Matthew Dumas already answered from a historical perspective, explaining what scientists have done. Now I will answer from a linguistic one, explaining why it was done.
No person or people "decide" when to name a model after an author; What you see from today's perspective is a result of a long process of lexicalization, whereby new words (lexical items) or — more loosely — terms† are added to the language of a community: Communication is a collaborative process, and language is always changing even without intentionally thinking "I'm going to use this other person's term because others are more familiar with it" (even Queen Elizabeth's language has changed over time, and she doesn't need to impress many people).

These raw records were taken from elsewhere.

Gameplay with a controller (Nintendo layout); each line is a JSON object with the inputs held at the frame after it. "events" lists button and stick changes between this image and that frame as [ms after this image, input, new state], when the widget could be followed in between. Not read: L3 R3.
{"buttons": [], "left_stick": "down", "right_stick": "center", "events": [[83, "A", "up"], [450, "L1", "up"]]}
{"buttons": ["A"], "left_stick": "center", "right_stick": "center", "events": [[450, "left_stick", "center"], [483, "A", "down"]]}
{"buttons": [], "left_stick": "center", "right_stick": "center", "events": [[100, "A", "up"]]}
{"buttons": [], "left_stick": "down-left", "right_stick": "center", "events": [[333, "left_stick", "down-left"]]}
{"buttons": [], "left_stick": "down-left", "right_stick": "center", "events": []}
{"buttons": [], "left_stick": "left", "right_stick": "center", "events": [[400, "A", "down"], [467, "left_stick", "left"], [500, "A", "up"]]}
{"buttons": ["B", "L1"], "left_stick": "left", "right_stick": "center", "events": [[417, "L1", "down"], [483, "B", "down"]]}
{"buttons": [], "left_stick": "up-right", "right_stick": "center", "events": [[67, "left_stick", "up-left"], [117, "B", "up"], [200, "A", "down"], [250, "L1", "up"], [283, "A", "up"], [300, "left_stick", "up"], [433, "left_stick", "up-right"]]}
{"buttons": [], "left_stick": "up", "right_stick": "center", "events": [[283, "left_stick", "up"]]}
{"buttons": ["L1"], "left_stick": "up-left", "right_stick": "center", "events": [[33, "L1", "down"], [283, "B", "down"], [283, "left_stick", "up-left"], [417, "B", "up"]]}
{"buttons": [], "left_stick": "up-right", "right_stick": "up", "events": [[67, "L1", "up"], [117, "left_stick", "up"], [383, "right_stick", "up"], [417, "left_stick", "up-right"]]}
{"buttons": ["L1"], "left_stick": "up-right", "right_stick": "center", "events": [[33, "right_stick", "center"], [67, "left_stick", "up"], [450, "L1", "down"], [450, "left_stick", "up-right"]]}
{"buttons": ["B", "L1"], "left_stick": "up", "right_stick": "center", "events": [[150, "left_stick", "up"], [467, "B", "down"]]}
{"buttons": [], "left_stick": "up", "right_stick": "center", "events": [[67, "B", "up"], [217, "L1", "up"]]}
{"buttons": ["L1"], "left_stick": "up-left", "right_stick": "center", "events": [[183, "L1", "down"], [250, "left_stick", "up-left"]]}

Naming scientific methods is analogous to other forms of lexicalization, such as
- cleaning the floors with a vacuum cleaner/Hoover → vacuuming/Hoovering the floor → vacuuming/Hoovering
- communicating via electronic mail → writing an e-mail → emailing
In other words, descriptions of relatively "new" concepts are initially very analytic in structure, i.e. the meaning can be inferred directly from the structure of the language. Consider the examples below:
We interpolate the data using the frequency estimation of Good (1953).
Here, the concepts signified by frequency estimation and Good (1953) are already accepted well enough to be understandable by those in the relevant linguistic community; I imagine that this sentence would have been perfectly acceptable even in an article from 1954.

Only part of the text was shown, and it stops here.